Reazioni e critiche sul web
A poche ore dalla pubblicazione del video sono arrivati numerosi commenti da residenti e utenti che hanno espresso rabbia e scetticismo. Tra i messaggi pubblici:
- Giovanni Lucia Lo Giudice: "Sempre e solo parole. QUELLE persone hanno bisogno subito di aiuti concreti."
- Francesca Blanco: chiede coordinamento per l'assegnazione delle abitazioni e soluzioni concrete invece di nominare incarichi: "Dovete trovare voi le soluzioni, anziché nominare nominare...."
- Vincenzo Scarito e altri utenti contestano la misura economica: "Cosa 400 euro a famiglia non sono niente che politica di poveracci".
- Giuseppe Celestri ironizza: "NISCEMI FRANA: 400€ per gli sfollati più un panino con patatine. Per un anno. Poi si vedrà." Altri commenti ribadiscono la insufficienza della somma: "I 400 euro te li lascerei per il Caffè di domani!" (Giuseppe Procida).
- La Barbera Fabrizio pubblica un commento esteso che chiede trasparenza nella gestione dei fondi pubblici e critica la politica trasformata in spettacolo mediatico: "Gli Aiuti al Popolo: Un Diritto, Non un Favore... La trasparenza, l'informazione e la responsabilità sono pilastri fondamentali. BUFFONI".
- Biagio Agnello mette il caso locale in un quadro più ampio: "La Sicilia, ormai sempre più nel profondo buio... ogni giorno vanno via sempre più giovani... un futuro perduto."
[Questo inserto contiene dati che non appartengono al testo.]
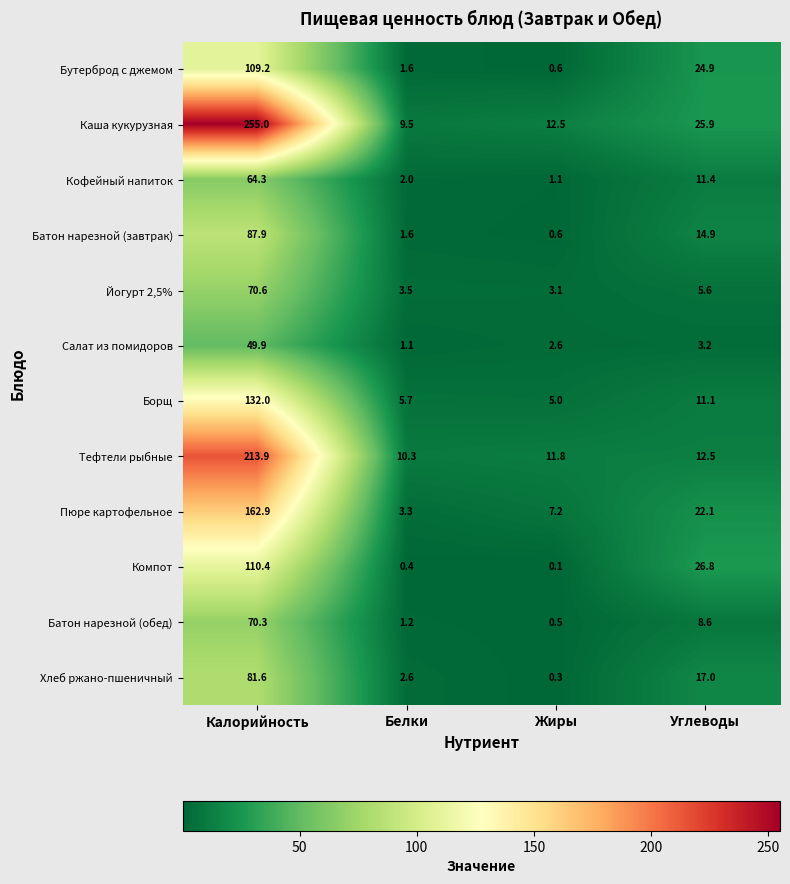

How many data points does each series have?

4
- Rosalia La Barbera richiama invece scelte di politica estera e spesa pubblica: "Hanno approvato 90 miliardi di euro per l'Ucraina non ho parole" (commento riportato così dagli utenti).
La molteplicità dei messaggi mostra una prevalente richiesta di azioni concrete, maggiore coordinamento amministrativo e chiarimenti su come verranno impiegati i fondi destinati agli sfollati.
Schifani, nel video, ha posto l'accento sul provvedimento di decentramento come strumento per accelerare le procedure; tuttavia, dagli interventi sui social emerge che molti cittadini considerano insufficienti sia le misure economiche annunciate (i 400 euro per famiglia) sia le informazioni comunicate pubblicamente.
Le istanze principali sollevate dagli utenti riguardano: il tempi degli aiuti, la modalità di assegnazione degli alloggi, la trasparenza nella distribuzione dei fondi e la percezione che l'azione politica sia orientata più alla visibilità mediatica che alla soluzione dei problemi materiali.
Al momento non sono riportati nel video ulteriori dettagli operativi sulla tempistica completa di erogazione dei ristori né sulle procedure di controllo e rendicontazione. Sull'onda delle critiche i residenti continuano a chiedere garanzie e date certe per gli interventi promessi.